Strange begins to lose himself as he frantically attempts to find a way to repair the damage done to his hands. After countless dead ends, he tries one last ditch effort to find a way to heal his hands and heads off to Nepal to find a spiritual healing center. What Strange doesn’t realize is that this healing center in Katmandu is a teaching center for those who wish to learn the Mystic Arts. This is where the audience is introduced to The Ancient One (Tilda Swinton), Mordo (Chiwetel Ejiofor), and Wong (Benedict Wong).
What has made most Marvel films so successful is that the characters are richly developed films, the narrative is written well, and the fantasy/action elements of the movie are at least realistic. In Dr. Strange, it would appear everything is in reverse. The visuals are bright/bold, and the fantasy/action elements are indeed jaw-dropping (If you plan to see this film pay to see it in IMAX). The characters are very generic and the narrative trudges along instead of the normal flow we are accustom to in previous Marvel films.
While I understand the need to set up an origin story for Doctor Strange, there has to be a balance between the origin story, character development, and the action that we are accustom to during a Marvel film. Director Scott Derrickson allows the film to spend way to much time in Nepal and not enough time seeing Strange grow into his role as Sorcerer Supreme. If the audience is to believe this timeline, he goes from complete sorcerer trainee to master of the mystic arts in record time.
Why didn’t Derrickson learn from previous Marvel films?

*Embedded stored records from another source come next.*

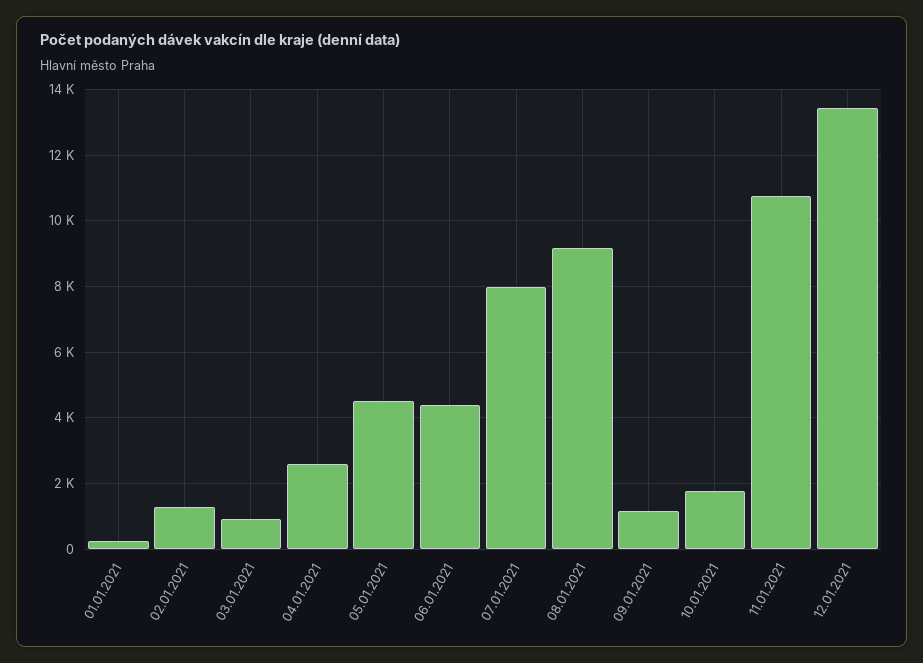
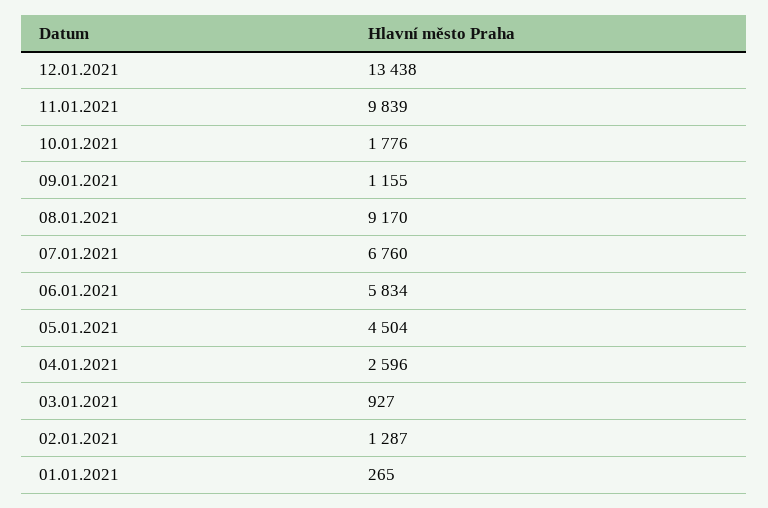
  {
    "01.01.2021": 265,
    "02.01.2021": 1287,
    "03.01.2021": 927,
    "04.01.2021": 2596,
    "05.01.2021": 4504,
-   "06.01.2021": 4400,
+   "06.01.2021": 5834,
-   "07.01.2021": 8000,
+   "07.01.2021": 6760,
    "08.01.2021": 9170,
    "09.01.2021": 1155,
    "10.01.2021": 1776,
-   "11.01.2021": 10800,
+   "11.01.2021": 9839,
    "12.01.2021": 13438
  }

Take for example Iron Man. In the original movie, Tony Stark (Robert Downey Jr.) didn’t just immediately go from being a weapons dealer to protector of all people in record time. He had to endure kidnapping and torture and the hands of terrorists. Now one would think that would have been plenty to change his outlook on things, but it took the loss of a fellow prisoner during an escape attempt to open his eyes to what he needed to do. Where’s Strange’s moment? In this film, he goes from being a doctor to being injured to being one the more powerful sorcerers in the Universe. Nothing in his narrative made me pull for him. When Strange does start to get a handle on his powers, my reaction was “Great … I guess.”
Mads Mikkelsen and Chiwetel Ejiofor both give incredibly bland performances. Mikkelsen is one of the worst villains that has been in a Marvel Film (and I’ve seen them all). Mikkelsen character is supposed to strike fear in the audience, and the response was something closer apathy. Benedict Cumberbatch doesn’t lose himself in the role of Dr. Stephen Strange. He looks the part (and he does look cool), but his performance is more run of the mill than they dynamic performance that I was expecting.